Leveraging road safety improvements in Georgia
This month has seen 3000 new speed cameras installed across Georgia as part of a renewed drive to improve road safety in the country.
The cameras follow the introduction of a new demerit point system in July as a measure of better enforcing speed limits. Since 2013, incidences of speeding in Georgia have increased significantly. Now, any driving infraction will result in a deduction of ‘points’ from the driver’s license. From a starting point of 100, any driver that reaches zero points in a twelve-month period will have their license revoked.
This is a major achievement for road safety policies in Georgia. The Foundation’s partner, EASST and their local partners in Georgia, the Partnership for Road Safety, were central to the advocacy campaign and consultation in the development of the system, providing expert analysis, and will be monitoring its implementation closely as members of Georgia’s Road Safety Working Group.
The Working Group itself was formed in 2016 to review the road safety situation in Georgia and propose a series of road safety reforms across the country. The Working Group consists of MPs, representatives of various governmental departments, the Transport Department of Tbilisi City Hall, the Public Defender’s Office as well as civil society groups.
The role of the Partnership for Road Safety in the Working Group is crucial as a vehicle for dialogue between the public and authorities.
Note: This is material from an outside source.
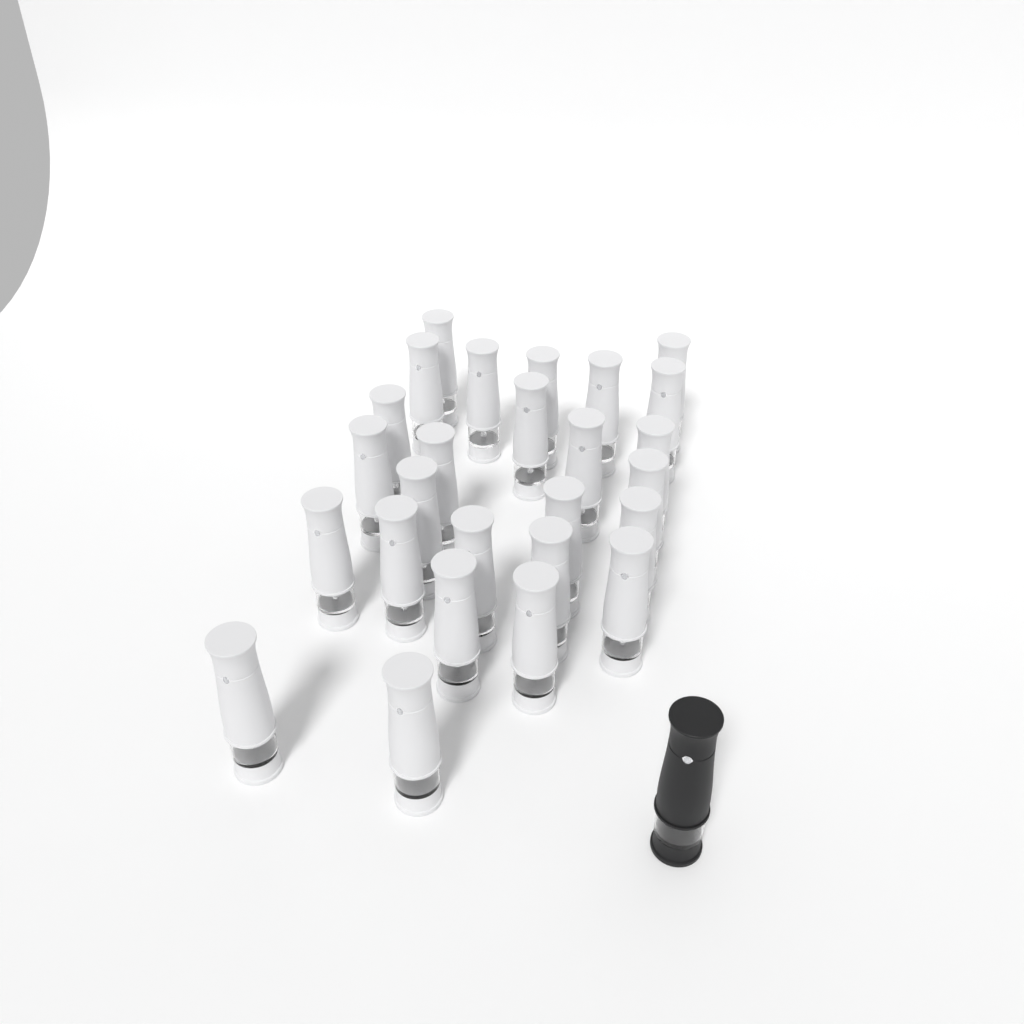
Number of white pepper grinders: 26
Their road safety expertise is unparalleled in Georgia, and the Partnership for Road Safety are the government’s main consultants on road safety issues.
On the issue of speeding and enforcement, the PfRS organised several multi-stakeholder meetings bringing together government representatives, international organisations, key stakeholders and the media, as well as holding public meetings, and making media appearances in order to raise awareness, share knowledge and drive change.
PfRS have also been implementing the Safety of Street Children on Georgian Roads project which aims to develop an evidence-based strategy for protecting street children from road risk. Along with the project, the Partnership for Road Safety, with the support of EASST and the Foundation, has been working to promote road safety, sustainable urban transport, public transport, walking and cycling, through research, advocacy, educational and awareness raising projects in Georgia. Their work has been crucial in driving policy changes such as the adoption of Georgia’s seat-belt laws, and its enforcement, as well as establishing the government’s first-ever Road Safety Action Plan in 2017.
Through the Foundation’s support, EASST is working with 13 organizational partners in Eastern Europe, the Caucasus and Central Asia. The grants as well as mentorship provided by EASST to PfRS has over the years helped build organizational base and capacity to advocate safe and sustainable transport in Georgia. Speaking on the recent strides in road safety
Kvashilava, from the Partnership for Road Safety, noted “Until recently, the shortcomings in the road safety legislation impeded enforcement and had minimal impact to target the main road safety risk factors such as speeding, tailgating and crossing zebras on red lights. The establishment of the demerit point and introduction of smart cameras systems that our Foundation have been advocating for several years, has already resulted in a 10% reduction in the number of road crashes in the first nine months of 2017 compared to previous year.”